• WORK INSTRUCTIONS: Your reply should contain the whole listing below, repeated exactly, and no images.

• GIVEN MATERIAL:
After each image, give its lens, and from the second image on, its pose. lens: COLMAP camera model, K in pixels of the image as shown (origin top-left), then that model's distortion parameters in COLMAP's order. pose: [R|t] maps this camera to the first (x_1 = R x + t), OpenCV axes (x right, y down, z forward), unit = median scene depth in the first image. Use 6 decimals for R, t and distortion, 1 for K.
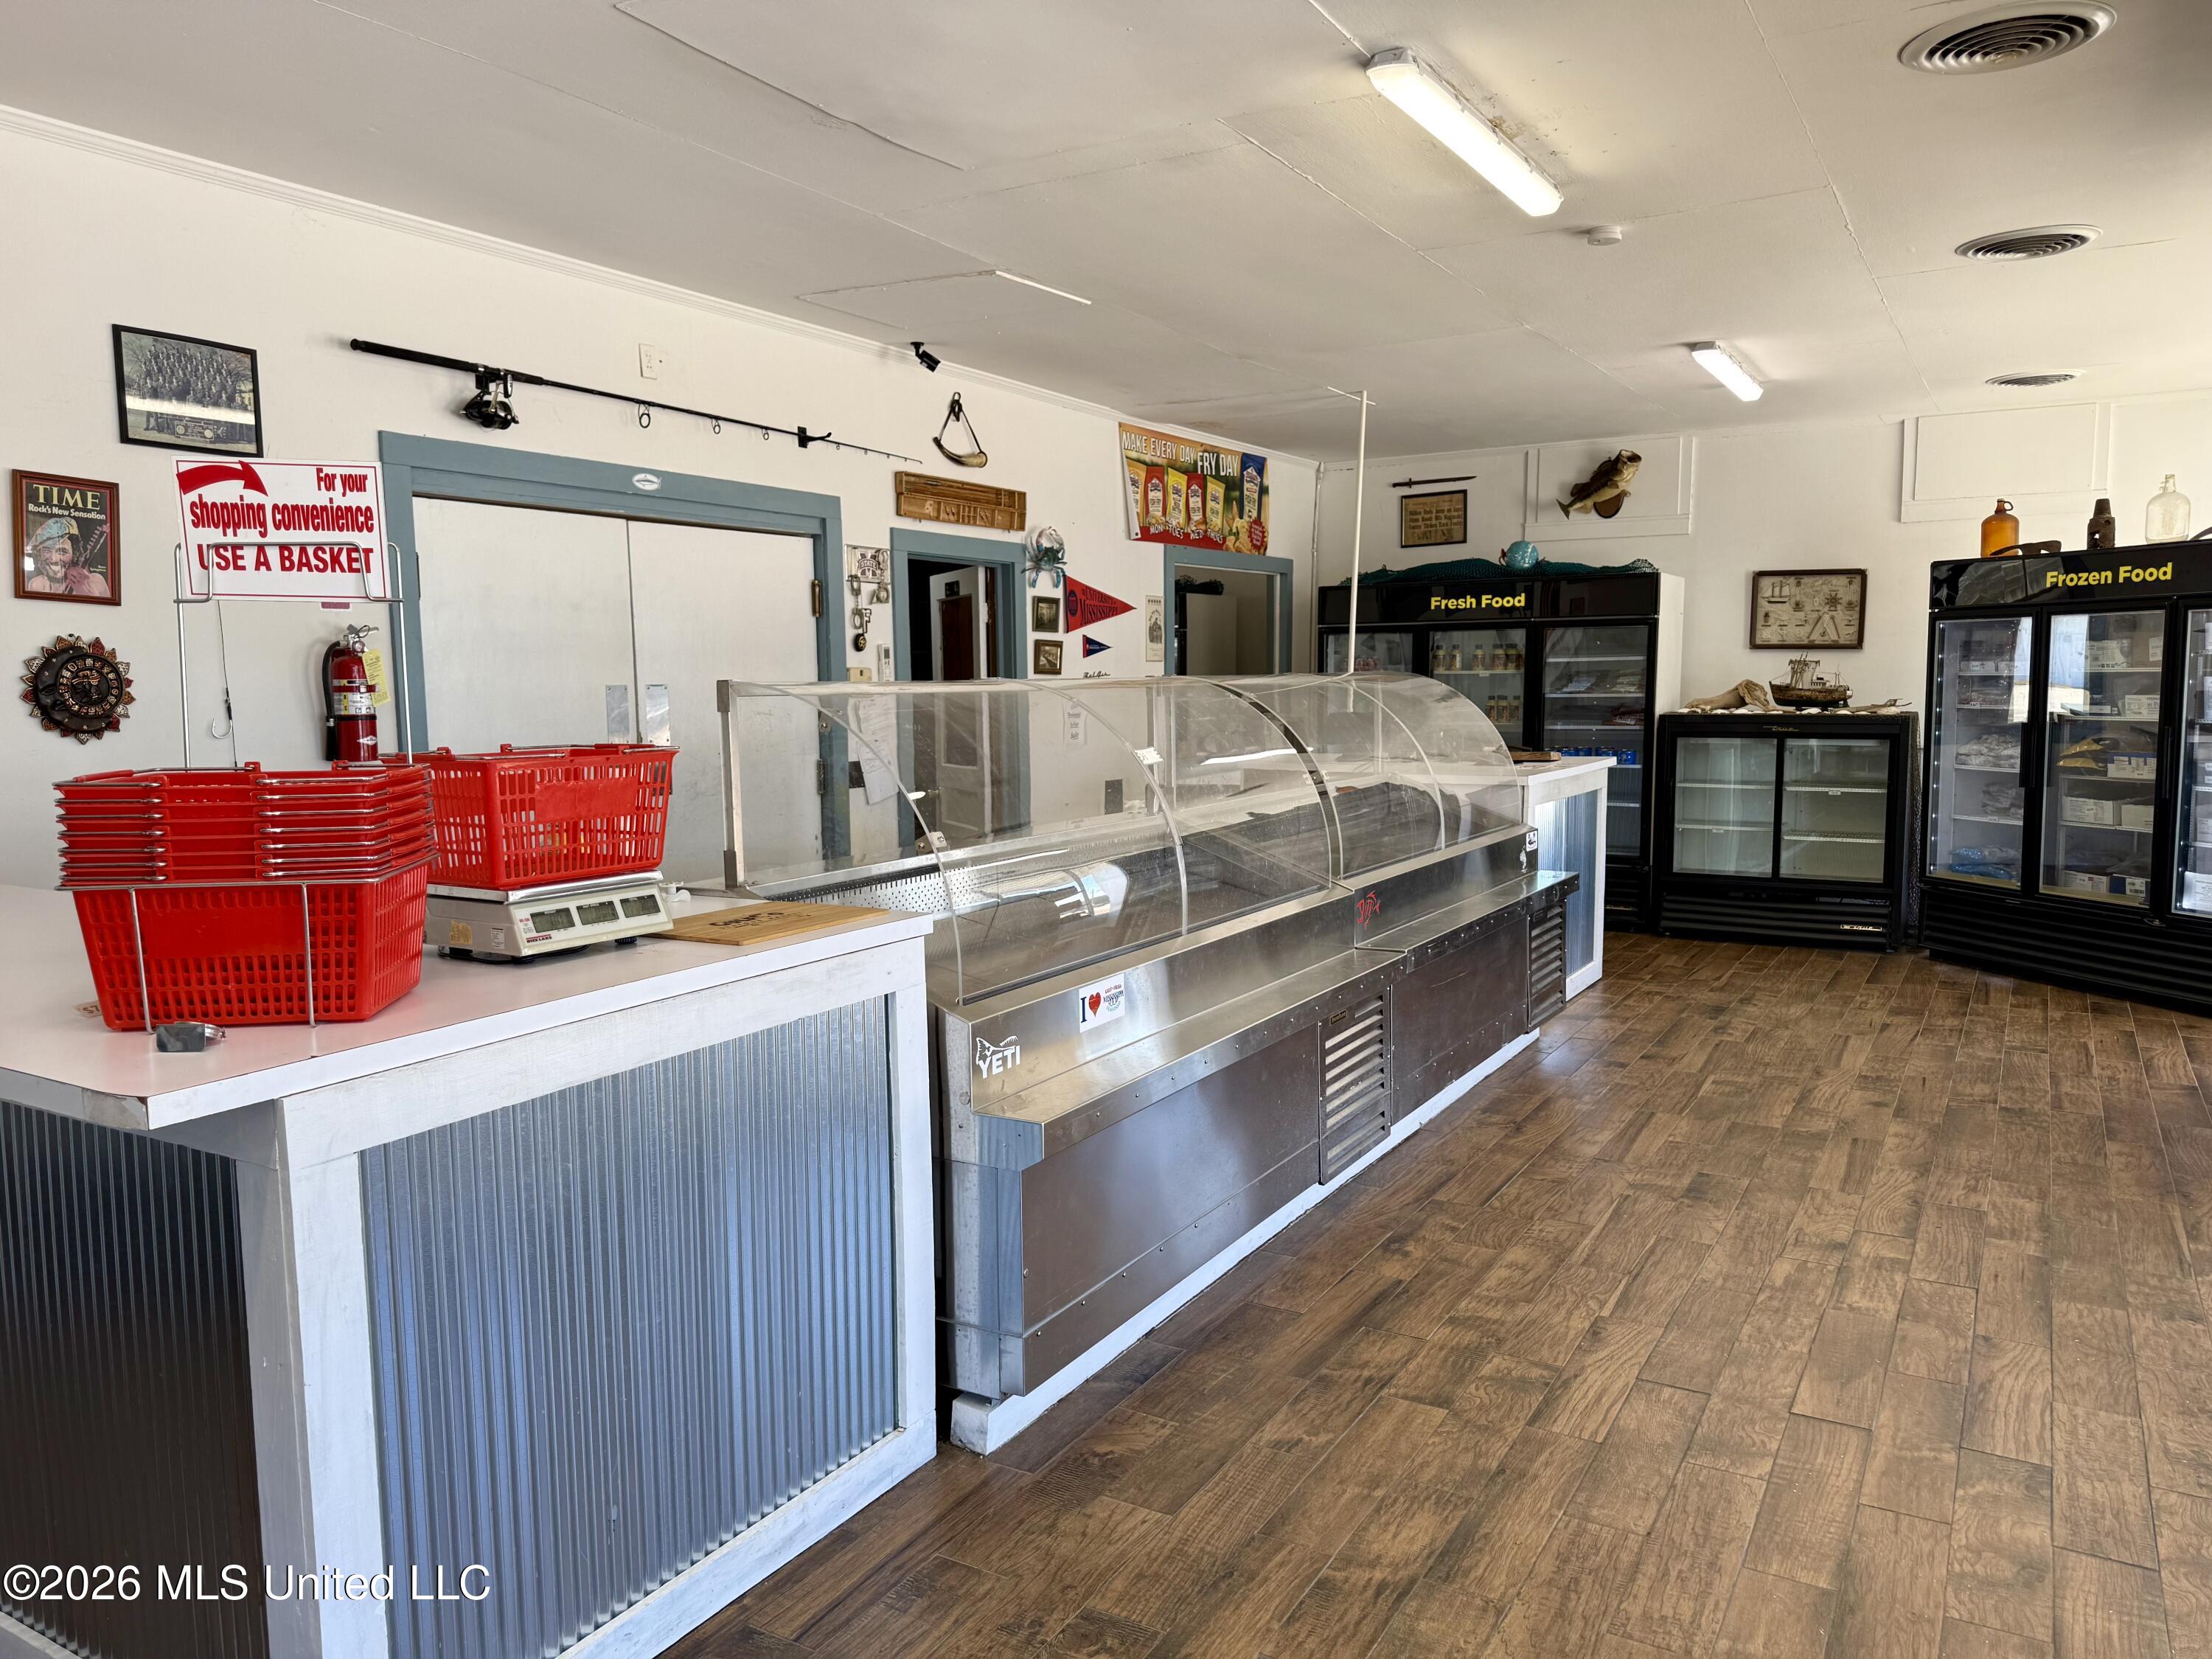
lens RADIAL K [[1552.3, 0, 1099.0], [0, 1552.3, 842.1], [0, 0, 1]] dist [0.050187, -0.053213]
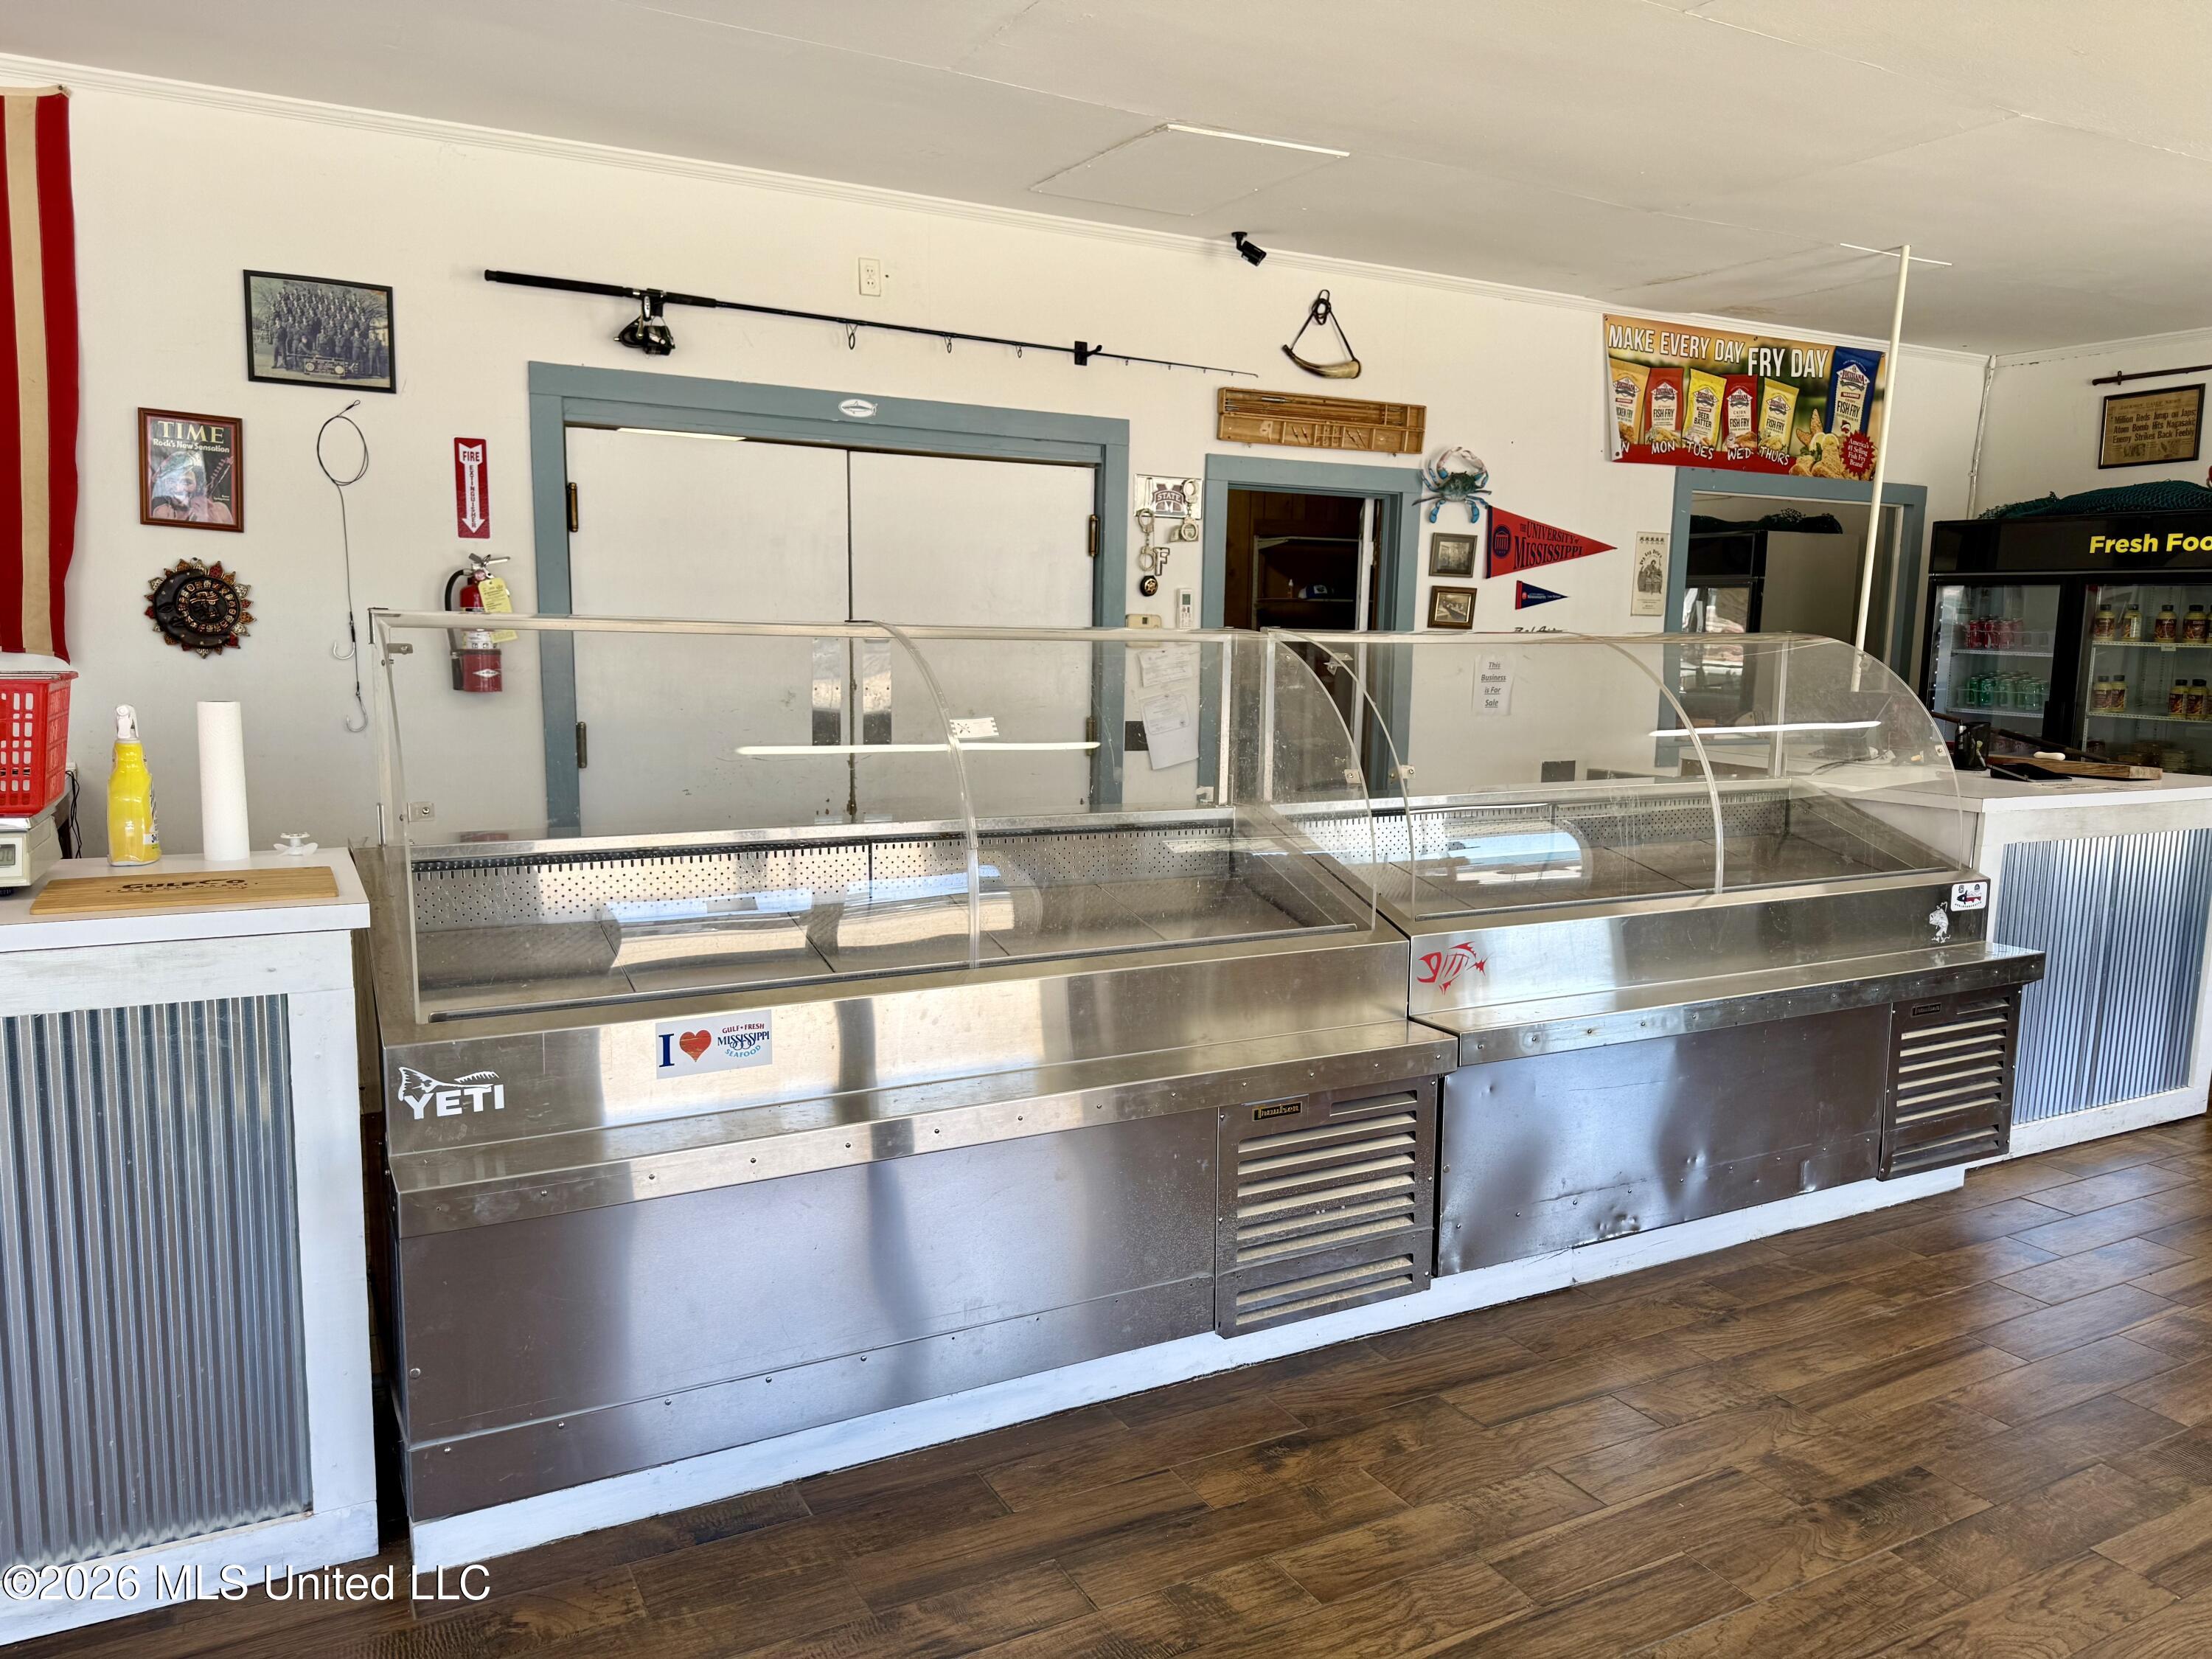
lens RADIAL K [[1552.3, 0, 1098.2], [0, 1552.3, 845.5], [0, 0, 1]] dist [0.050187, -0.053213]
pose [[0.859907, 0.100029, -0.500555, 0.393148], [-0.083321, 0.994965, 0.055692, -0.038837], [0.503605, -0.006183, 0.863912, 0.310982]]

• OUTPUT BELOW:
After each image, give its lens, and from the second image on, its pose. lens: COLMAP camera model, K in pixels of the image as shown (origin top-left), then that model's distortion parameters in COLMAP's order. pose: [R|t] maps this camera to the first (x_1 = R x + t), OpenCV axes (x right, y down, z forward), unit = median scene depth in the first image. Use 6 decimals for R, t and distortion, 1 for K.
lens RADIAL K [[1552.3, 0, 1099.0], [0, 1552.3, 842.1], [0, 0, 1]] dist [0.050187, -0.053213]
lens RADIAL K [[1552.3, 0, 1098.2], [0, 1552.3, 845.5], [0, 0, 1]] dist [0.050187, -0.053213]
pose [[0.859907, 0.100029, -0.500555, 0.393148], [-0.083321, 0.994965, 0.055692, -0.038837], [0.503605, -0.006183, 0.863912, 0.310982]]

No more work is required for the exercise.